It's nearly Christmas, so it's time to reminisce over The Box of Delights. The most elaborate special effects happen at 18 min 52 sec into the first episode. No sniggering at the back, please - these were state-of-the art in 1984.
Incidentally, the theme music is the second movement of the Carol Symphony by Victor Hely-Hutchinson.
 
I loved Arthur as a kid. This clip was from an episode that was a little later then when I watched, it but it's worth sharing since it was about Asperger's. The episode is called When Carl Met George if anyone wants to watch the full thing.

 
There was great children's programmes from the 9th August 1979 on ITV in the UK.......NOT! I literally had the following to watch and this message stayed on the screen until the 24th October:

The best children's TV programme in the world.

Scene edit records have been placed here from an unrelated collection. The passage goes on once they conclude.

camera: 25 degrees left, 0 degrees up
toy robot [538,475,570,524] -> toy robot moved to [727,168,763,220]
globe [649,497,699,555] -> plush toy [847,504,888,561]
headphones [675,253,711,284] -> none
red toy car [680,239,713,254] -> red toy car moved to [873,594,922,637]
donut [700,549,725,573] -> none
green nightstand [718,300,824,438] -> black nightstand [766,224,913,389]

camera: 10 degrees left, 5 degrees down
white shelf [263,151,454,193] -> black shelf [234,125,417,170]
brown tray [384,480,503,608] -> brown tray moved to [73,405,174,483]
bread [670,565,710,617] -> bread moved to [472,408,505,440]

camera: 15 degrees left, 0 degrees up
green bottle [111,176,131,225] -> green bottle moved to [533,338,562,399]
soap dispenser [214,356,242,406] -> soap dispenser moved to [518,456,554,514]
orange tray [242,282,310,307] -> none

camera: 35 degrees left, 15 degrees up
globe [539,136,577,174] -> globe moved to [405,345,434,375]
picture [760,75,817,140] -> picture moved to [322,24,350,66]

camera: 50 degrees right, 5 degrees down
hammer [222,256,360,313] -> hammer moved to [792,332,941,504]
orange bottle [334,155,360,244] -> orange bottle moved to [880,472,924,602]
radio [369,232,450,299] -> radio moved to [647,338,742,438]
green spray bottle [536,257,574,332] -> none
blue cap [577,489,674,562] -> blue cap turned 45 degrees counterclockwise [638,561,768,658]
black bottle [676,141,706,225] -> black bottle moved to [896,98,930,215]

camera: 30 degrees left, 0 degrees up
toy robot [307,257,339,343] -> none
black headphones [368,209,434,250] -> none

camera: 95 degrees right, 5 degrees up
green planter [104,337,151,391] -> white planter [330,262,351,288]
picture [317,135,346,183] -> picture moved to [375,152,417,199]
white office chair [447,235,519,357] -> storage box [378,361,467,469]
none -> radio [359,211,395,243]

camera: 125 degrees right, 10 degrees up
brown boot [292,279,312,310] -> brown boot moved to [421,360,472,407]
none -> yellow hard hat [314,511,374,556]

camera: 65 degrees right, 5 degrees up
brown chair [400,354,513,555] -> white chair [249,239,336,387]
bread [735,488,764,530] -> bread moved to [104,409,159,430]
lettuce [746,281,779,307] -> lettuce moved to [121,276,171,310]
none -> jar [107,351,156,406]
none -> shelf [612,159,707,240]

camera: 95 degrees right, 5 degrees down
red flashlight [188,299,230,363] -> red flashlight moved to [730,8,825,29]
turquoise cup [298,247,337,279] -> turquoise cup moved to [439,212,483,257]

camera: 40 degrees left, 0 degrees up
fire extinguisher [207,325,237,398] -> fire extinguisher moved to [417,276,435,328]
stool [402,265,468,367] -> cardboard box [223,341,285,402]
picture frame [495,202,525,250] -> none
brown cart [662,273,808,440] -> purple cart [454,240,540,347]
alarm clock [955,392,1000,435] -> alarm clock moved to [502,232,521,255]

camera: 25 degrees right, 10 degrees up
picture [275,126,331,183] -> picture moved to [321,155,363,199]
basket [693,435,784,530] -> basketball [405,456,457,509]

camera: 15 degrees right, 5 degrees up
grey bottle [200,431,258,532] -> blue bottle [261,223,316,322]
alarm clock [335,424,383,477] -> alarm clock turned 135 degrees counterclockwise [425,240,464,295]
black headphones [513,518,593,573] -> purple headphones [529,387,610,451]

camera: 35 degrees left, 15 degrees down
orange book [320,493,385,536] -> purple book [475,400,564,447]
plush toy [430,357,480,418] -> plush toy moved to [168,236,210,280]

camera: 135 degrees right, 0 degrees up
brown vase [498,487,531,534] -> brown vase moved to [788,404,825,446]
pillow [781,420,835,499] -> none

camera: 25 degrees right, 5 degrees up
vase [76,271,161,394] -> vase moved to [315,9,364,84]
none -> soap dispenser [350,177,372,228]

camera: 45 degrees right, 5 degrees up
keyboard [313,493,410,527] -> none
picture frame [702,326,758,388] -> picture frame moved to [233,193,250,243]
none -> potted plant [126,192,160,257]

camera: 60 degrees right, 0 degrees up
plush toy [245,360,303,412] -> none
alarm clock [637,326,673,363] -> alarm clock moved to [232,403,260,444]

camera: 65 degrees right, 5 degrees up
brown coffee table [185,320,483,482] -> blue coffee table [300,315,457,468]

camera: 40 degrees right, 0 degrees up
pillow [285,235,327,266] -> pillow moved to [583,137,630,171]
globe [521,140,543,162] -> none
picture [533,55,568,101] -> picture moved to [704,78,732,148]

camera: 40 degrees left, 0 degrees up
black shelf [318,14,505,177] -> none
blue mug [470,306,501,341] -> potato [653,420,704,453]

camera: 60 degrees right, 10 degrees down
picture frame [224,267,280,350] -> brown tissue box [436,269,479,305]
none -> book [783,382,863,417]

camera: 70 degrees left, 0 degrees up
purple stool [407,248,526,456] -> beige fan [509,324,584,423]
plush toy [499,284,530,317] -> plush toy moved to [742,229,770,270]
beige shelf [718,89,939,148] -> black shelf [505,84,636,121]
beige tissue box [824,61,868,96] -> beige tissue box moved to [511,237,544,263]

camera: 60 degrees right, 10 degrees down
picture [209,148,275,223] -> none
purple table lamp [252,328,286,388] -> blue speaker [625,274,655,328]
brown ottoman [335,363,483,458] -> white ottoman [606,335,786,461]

I remember watching the TV when this message suddenly came on and I sat there for ages moaning at my Mum asking her when it would come back on, little did I know it would be a very VERY long wait. I continued to hound her however, checking it and moaning every single day lol!

All that was left was BBC1 that broadcast from about 9am until about 12 midnight and BBC2 that only broadcast about 25% of the time and when it did it was Open University or extremely boring documentaries. There was barely any children's programmes in a time before anyone really had video recorders and I wasn't introduced to my special interest (computers) until later that year. For more info about the long bitter ITV industrial dispute please click here.


Okay I can't just leave you with the above, was anyone old enough to remember this?

The Banana Splits


Well even I wasn't old enough to remember it when it was first shown from 1968 to 1970, but I do remember the reruns. I never really did like the actual TV programme itself however, only the opening and ending themes.


Here is a classic 1978-1980 Japanese TV series (dubbed in English) I really used to love however:

Monkey (TV series)


I also used to love listening to the narrator too who would always be giving great words of wisdom and enlightenment, lol!

The boy priest was actually played by a women named Masako Natsume who was actually a model before the series, she even did topless pin ups for a cosmetic company in 1977. Sadly she died at the very young age of only 27 in 1985 of leukaemia.